*** Records shown Section Begins ***

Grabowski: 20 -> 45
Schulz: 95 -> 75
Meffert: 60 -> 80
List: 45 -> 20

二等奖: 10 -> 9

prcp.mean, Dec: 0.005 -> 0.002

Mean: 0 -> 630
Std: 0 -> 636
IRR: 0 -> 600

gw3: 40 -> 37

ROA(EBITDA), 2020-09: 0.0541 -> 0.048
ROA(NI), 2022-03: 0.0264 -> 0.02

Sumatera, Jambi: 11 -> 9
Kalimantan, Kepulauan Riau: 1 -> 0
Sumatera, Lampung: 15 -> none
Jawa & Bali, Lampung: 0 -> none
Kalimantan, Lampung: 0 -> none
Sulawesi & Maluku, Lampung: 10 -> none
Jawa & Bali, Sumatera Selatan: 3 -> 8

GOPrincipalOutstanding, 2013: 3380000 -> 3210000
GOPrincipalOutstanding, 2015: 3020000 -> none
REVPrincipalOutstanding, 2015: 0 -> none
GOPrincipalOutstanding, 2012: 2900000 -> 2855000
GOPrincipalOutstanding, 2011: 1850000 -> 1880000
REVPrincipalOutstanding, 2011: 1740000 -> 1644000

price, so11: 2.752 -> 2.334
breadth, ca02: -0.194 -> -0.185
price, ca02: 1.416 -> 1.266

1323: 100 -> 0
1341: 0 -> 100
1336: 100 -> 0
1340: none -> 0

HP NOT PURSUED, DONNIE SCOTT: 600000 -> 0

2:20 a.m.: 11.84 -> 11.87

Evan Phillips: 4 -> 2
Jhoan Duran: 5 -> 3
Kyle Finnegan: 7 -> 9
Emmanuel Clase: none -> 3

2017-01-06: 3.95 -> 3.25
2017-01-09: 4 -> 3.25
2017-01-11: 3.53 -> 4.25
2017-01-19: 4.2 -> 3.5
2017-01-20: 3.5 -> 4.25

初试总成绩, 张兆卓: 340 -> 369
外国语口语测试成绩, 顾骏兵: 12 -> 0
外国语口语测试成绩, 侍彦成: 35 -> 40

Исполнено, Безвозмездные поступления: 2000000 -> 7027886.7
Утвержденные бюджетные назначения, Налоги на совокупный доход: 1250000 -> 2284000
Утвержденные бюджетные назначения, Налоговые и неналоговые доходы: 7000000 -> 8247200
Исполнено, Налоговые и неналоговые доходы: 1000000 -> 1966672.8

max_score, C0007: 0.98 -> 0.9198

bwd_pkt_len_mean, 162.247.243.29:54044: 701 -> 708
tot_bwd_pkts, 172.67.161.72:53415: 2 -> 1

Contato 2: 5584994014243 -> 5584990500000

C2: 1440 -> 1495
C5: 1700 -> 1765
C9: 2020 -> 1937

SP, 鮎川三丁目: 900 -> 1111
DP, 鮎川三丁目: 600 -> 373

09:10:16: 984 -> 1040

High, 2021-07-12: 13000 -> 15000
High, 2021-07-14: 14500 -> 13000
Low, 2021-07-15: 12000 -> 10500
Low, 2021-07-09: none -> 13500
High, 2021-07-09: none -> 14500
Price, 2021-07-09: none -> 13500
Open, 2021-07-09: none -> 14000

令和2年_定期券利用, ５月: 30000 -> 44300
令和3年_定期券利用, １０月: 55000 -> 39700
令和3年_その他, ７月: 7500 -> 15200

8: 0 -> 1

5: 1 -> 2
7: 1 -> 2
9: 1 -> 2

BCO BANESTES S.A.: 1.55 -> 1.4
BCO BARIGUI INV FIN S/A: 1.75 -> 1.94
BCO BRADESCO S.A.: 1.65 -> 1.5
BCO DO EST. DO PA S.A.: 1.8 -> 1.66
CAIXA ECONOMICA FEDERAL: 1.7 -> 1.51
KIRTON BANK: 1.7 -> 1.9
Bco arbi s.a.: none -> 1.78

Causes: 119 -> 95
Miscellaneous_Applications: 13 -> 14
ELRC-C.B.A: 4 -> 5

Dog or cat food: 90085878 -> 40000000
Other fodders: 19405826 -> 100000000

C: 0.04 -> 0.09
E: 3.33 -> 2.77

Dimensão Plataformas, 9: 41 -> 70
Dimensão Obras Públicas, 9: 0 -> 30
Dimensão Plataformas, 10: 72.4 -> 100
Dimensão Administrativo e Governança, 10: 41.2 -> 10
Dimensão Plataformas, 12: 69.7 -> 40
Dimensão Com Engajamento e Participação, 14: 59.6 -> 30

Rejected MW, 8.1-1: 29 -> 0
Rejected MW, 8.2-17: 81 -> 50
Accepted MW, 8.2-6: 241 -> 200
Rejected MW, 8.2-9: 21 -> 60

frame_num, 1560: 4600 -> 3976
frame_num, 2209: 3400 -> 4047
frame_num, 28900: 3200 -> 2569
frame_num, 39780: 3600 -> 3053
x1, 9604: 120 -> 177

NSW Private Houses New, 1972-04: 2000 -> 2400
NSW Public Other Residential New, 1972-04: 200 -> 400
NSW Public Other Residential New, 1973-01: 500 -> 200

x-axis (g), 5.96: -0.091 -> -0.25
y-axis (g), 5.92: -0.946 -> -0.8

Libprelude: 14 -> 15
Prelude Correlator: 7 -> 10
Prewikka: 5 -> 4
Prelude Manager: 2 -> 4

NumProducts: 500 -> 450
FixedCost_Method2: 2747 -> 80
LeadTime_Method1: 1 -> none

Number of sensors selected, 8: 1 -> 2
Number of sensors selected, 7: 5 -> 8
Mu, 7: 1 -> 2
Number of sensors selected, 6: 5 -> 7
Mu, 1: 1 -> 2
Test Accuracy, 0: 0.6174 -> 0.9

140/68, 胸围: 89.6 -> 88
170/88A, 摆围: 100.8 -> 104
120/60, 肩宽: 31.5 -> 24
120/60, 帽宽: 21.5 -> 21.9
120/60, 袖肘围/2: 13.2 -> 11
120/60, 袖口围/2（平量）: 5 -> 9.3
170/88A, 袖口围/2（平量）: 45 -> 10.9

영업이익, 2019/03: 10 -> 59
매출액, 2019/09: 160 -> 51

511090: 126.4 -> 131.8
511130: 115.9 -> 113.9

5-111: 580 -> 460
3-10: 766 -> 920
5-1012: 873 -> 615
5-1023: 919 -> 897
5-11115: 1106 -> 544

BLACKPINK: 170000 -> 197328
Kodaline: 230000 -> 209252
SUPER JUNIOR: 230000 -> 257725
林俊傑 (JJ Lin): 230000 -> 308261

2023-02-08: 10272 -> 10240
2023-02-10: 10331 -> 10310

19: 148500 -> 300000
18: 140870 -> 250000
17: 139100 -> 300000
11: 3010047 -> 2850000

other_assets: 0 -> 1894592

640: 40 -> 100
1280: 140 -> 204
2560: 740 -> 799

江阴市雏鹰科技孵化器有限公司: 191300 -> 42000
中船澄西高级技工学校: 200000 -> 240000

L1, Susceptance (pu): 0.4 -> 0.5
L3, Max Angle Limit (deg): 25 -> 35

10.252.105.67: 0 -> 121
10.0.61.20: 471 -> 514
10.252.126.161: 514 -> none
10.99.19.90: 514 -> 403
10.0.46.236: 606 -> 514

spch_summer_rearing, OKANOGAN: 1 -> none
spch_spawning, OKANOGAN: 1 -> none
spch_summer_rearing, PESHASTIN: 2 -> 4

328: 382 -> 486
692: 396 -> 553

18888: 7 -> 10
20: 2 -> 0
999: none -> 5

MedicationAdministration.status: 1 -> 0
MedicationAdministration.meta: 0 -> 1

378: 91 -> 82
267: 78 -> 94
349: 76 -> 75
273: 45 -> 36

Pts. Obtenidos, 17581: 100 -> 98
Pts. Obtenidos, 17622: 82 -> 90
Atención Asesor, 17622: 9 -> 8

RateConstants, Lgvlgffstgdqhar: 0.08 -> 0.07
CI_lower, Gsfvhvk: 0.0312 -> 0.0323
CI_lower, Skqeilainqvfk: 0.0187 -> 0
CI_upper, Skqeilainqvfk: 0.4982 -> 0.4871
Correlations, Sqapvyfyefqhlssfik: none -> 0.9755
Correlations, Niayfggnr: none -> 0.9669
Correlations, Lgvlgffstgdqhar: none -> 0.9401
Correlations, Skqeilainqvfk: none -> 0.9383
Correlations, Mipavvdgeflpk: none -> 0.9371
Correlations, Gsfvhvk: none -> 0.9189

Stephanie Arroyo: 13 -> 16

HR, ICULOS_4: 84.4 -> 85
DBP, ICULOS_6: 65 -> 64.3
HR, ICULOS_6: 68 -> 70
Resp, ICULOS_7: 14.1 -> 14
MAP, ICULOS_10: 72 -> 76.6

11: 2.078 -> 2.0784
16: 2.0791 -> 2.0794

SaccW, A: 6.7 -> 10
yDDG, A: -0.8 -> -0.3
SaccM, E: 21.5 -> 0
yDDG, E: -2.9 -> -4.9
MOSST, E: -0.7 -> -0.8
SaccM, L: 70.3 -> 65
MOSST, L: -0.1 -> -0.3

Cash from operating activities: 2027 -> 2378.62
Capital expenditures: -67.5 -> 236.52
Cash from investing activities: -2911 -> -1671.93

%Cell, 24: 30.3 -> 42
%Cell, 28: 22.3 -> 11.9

*** Records shown Section Ends ***

What to produce:
Retype, exactly and in full, the lines above from the one containing "Jawa & Bali, Sumatera Selatan: 3 -> 8" through the one containing "1323: 100 -> 0".

Exercise response:
Jawa & Bali, Sumatera Selatan: 3 -> 8

GOPrincipalOutstanding, 2013: 3380000 -> 3210000
GOPrincipalOutstanding, 2015: 3020000 -> none
REVPrincipalOutstanding, 2015: 0 -> none
GOPrincipalOutstanding, 2012: 2900000 -> 2855000
GOPrincipalOutstanding, 2011: 1850000 -> 1880000
REVPrincipalOutstanding, 2011: 1740000 -> 1644000

price, so11: 2.752 -> 2.334
breadth, ca02: -0.194 -> -0.185
price, ca02: 1.416 -> 1.266

1323: 100 -> 0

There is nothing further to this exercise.